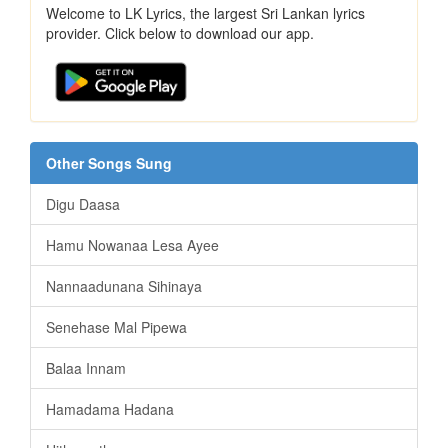
Welcome to LK Lyrics, the largest Sri Lankan lyrics
provider. Click below to download our app.
Other Songs Sung
Digu Daasa
Hamu Nowanaa Lesa Ayee
Nannaadunana Sihinaya
Senehase Mal Pipewa
Balaa Innam
Hamadama Hadana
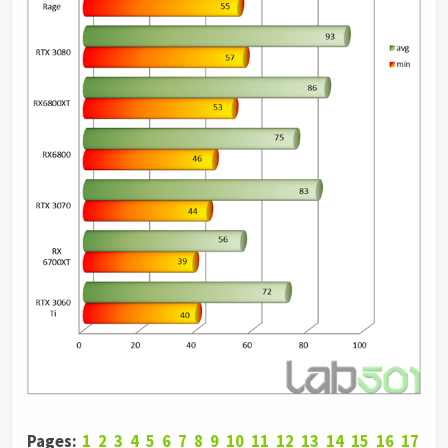
Pages:
1
2
3
4
5
6
7
8
9
10
11
12
13
14
15
16
17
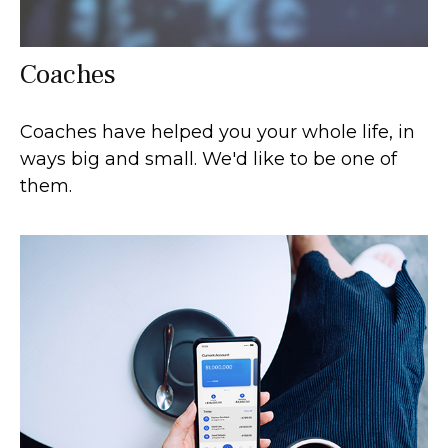
Coaches
Coaches have helped you your whole life, in
ways big and small. We'd like to be one of
them.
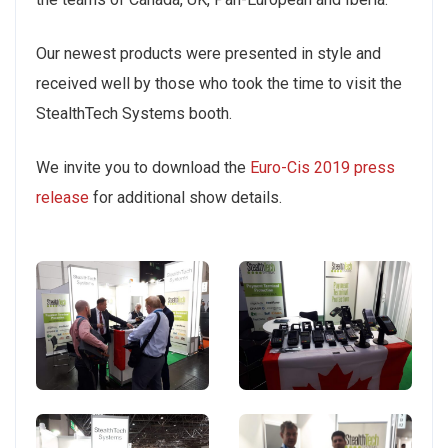
Our newest products were presented in style and
received well by those who took the time to visit the
StealthTech Systems booth.
We invite you to download the
Euro-Cis 2019 press
release
for additional show details.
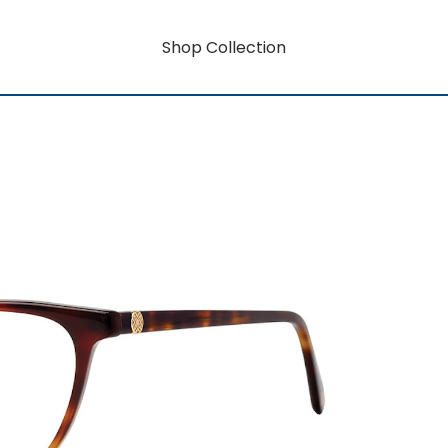
Shop Collection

□ □ □ □

__WHAT TO WORK ON__. Turn the lines above into a Markdown table with the columns Row and Line, numbering each row and skipping blank lines. Leave the pictures out of the table.

__TASK SOLUTION__.
| Row | Line |
|---|---|
| 1 | Welcome to LK Lyrics, the largest Sri Lankan lyrics |
| 2 | provider. Click below to download our app. |
| 3 | Other Songs Sung |
| 4 | Digu Daasa |
| 5 | Hamu Nowanaa Lesa Ayee |
| 6 | Nannaadunana Sihinaya |
| 7 | Senehase Mal Pipewa |
| 8 | Balaa Innam |
| 9 | Hamadama Hadana |
| 10 | Pages: |
| 11 | 1 |
| 12 | 2 |
| 13 | 3 |
| 14 | 4 |
| 15 | 5 |
| 16 | 6 |
| 17 | 7 |
| 18 | 8 |
| 19 | 9 |
| 20 | 10 |
| 21 | 11 |
| 22 | 12 |
| 23 | 13 |
| 24 | 14 |
| 25 | 15 |
| 26 | 16 |
| 27 | 17 |
| 28 | Coaches |
| 29 | Coaches have helped you your whole life, in |
| 30 | ways big and small. We'd like to be one of |
| 31 | them. |
| 32 | Our newest products were presented in style and |
| 33 | received well by those who took the time to visit the |
| 34 | StealthTech Systems booth. |
| 35 | We invite you to download the |
| 36 | Euro-Cis 2019 press |
| 37 | release |
| 38 | for additional show details. |
| 39 | Shop Collection |